▶ [What to work on]
a: Quote the essay about Weatherstock and a first soccer game, copying everything from "I don't care" down to "returning Wyclef's calls.".
b: Write what comes next in the essay about Weatherstock and a first soccer game, picking up right after its final sentence.
*** Extracted text ***
I don't care if he changes his name and comes back wearing a dress with a faked handstamp, there is no re-entry for Mr. Crazy Wind. You saw what happened the first time. Buildings threw themselves at trees, players threw chairs at people, and clowns threw pies at each other. And on the last day of the crazy rains, we had the World Series of Crazy. You know the barometric pressure is no joke if L Boogie is returning Wyclef's calls.
In the middle of Weatherstock, I went to pick up my big one from school. I saw a necklace of police vehicles blocking the street. When I got closer, I saw seven cops in riot vests and fabri-coated shields charging up the steps.
"Guy had a fight with the superintendent's son, came back with a gun."
The target was not the school, but an apartment block across the plaza from school. The riot cops left as quickly as they came. Had they combed the whole 24-story apartment building in two minutes? No, but closure had been achieved. The kids were released from school, gripped by questions ("What policemen? What bad guys?") that lasted only until an impromptu game of Cadge Snacks From Soft Touch Parent And Use Hula Hoop As Command Center broke out. So I broke out as well, off to buy shin guards and actualize my role as Soccer Dad.
Team Birmingham (soon to face Blackburn, Chelsea and Tottenham in a league that wears its multinational origin on its backs) was purple and fast. Boys and girls of every shade looped like an escalator chain to take shots on goal. My curly dragon howled "Bring it on, bring it on!" and high-fived a boy he'd never met before. The quick alliance of sports. None of the storied, aggravated Sports Parents were seen, save for a few over-eager coaches taking level 7 shots on level 1 goalies. The mood was bright and open under a heavy and squeaky grey sky, in the shadow of buildings that no longer exist except in everyone's minds everywhere.
*** End of Extracted text ***
*** Stored data ***
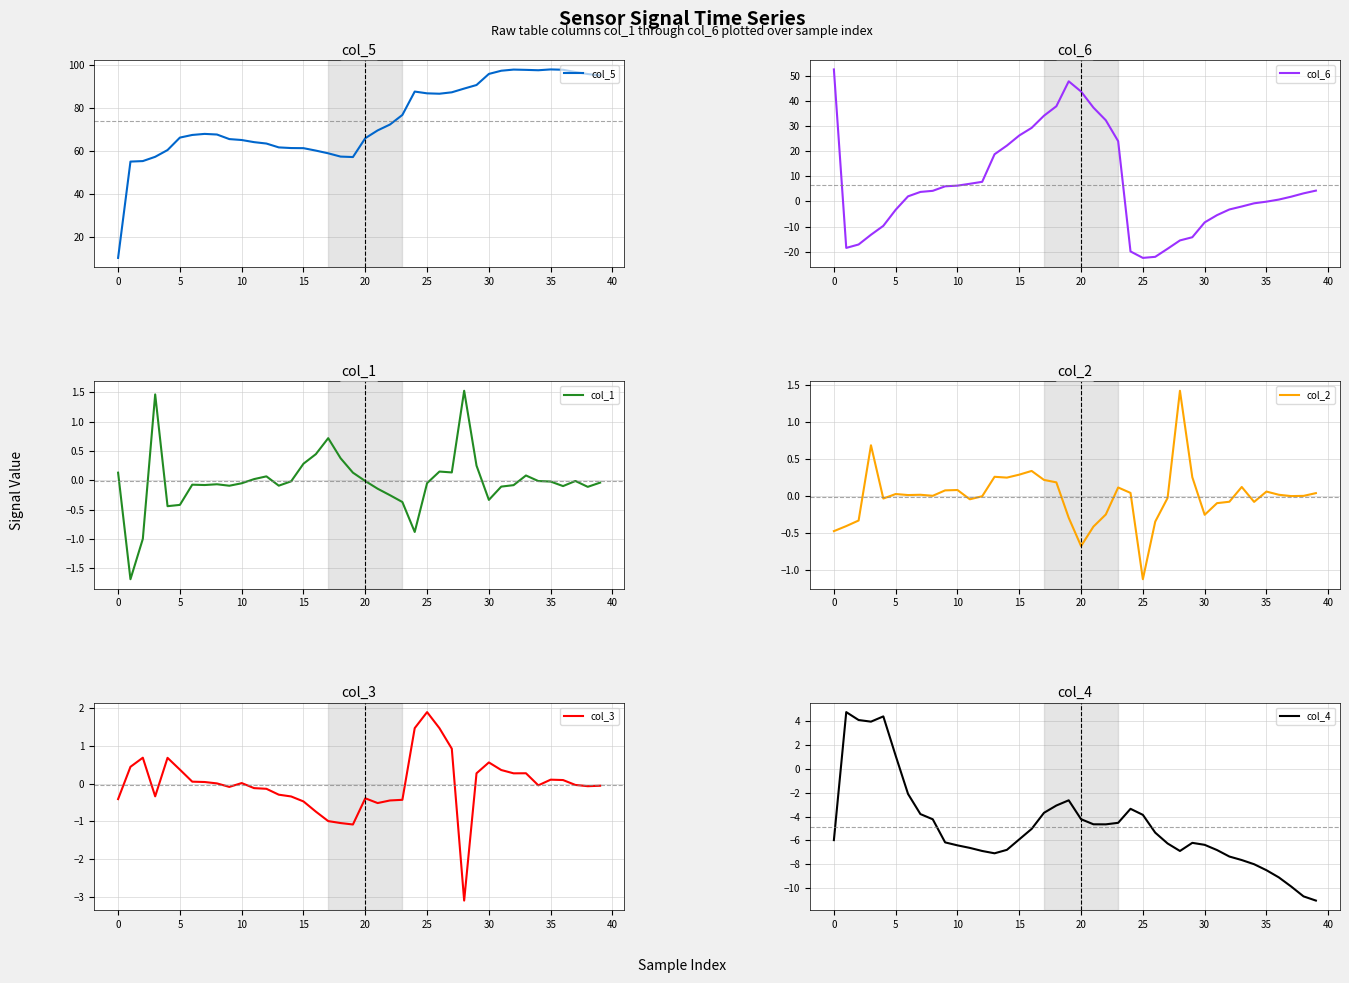

The col_4 series shows -16.3 at 38. True or false?

False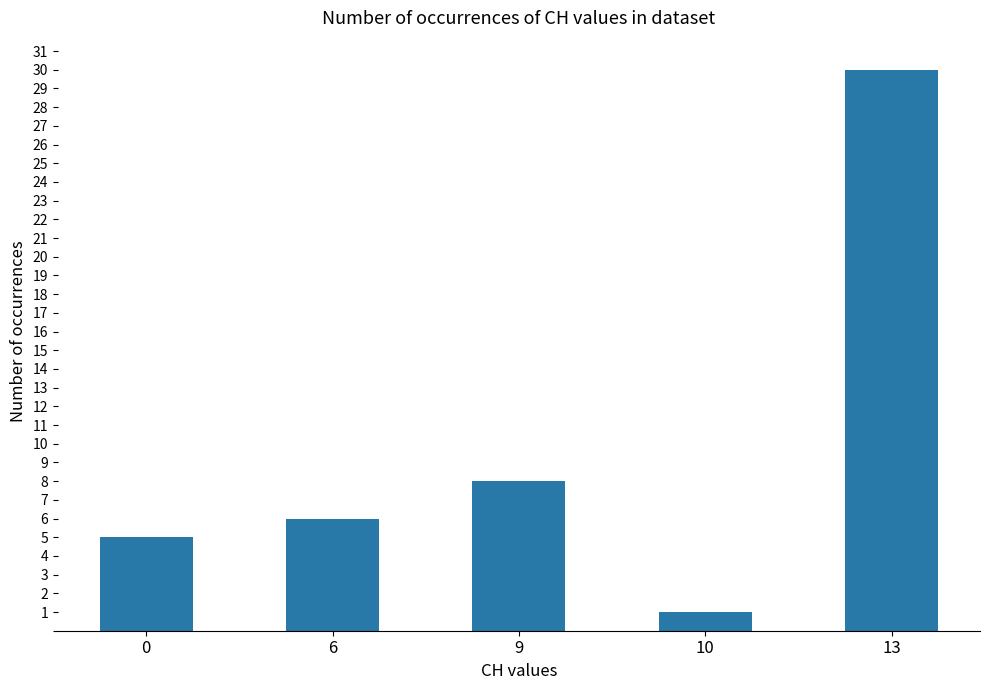

Rank the categories by value from highest to lowest.

13, 9, 6, 0, 10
*** End of Stored data ***
▶ [Results of the tasks]
a:
I don't care if he changes his name and comes back wearing a dress with a faked handstamp, there is no re-entry for Mr. Crazy Wind. You saw what happened the first time. Buildings threw themselves at trees, players threw chairs at people, and clowns threw pies at each other. And on the last day of the crazy rains, we had the World Series of Crazy. You know the barometric pressure is no joke if L Boogie is returning Wyclef's calls.

b:
That night, we wondered "Why does everybody feel obligated to play live?" And then, "Why does everybody feel obligated to stay?" Well, they paid, and money is an effective meta blocker. Leaving early gave us a chance to discover that Lombardi's has colonized the block down to the near corner, adopting a TGIF-style Wild West typeface for the awning while holding constant the same great and floury pizza, the pizza we order for every birthday party we throw.
Later in the week, the ram's horn blew and somebody somewhere was blown all to fuck. We wombled home to end the day with a small version of the hunt: "Chase the handsome dog!"
An attempt to go out and be alone, together, produced this phone call:
“I’ll go searching out in the dark of New York City if that’s what I have to do to find you.”
“I’ll tell you this: do you know how un-used to my loft bed I am?”
“I don’t want to be mean and say I don’t like my bed? But I think I have to be older than 7 to have a loft bed. I think I have to be 10 or 18 to have a loft bed. I know I’m really good at sports and that makes me seem like I’m really old, and sometimes people just forget that I’m just a kid.”
“What are bullets made of, fire?”
“So it can go through out skin, or our hearts, because they’re squishy? But not a door? Why didn’t you tell me that? I feel so much better! Because pretty much all a robber wants is food, or a home. So we could get a new home, because you have a job. And we could teach my friends that trick. I really like that conversation, do you know why? Because it will help me go to sleep.”
“Now can I say night night to daddy? Because the big idea was daddy but I ended up speaking to you.”
[Phone handed to little brother.]
“Who is this? Speak up!”
It is not surprising that a New York City buildings inspector is responsible for the newest in bait-and-switch slang. I expect to see widespread usage of "Spanish Popeye" soon:
"Omigod, I just got the new Judy Blume and it's totally Spanish Popeye! Only one sex scene and then all this identity stuff. Snooze!"
"Son, the new LL Cool J is on some Spanish Popeye bullshit. Two bangers and then a bunch of lip-lickers. Hammer time!"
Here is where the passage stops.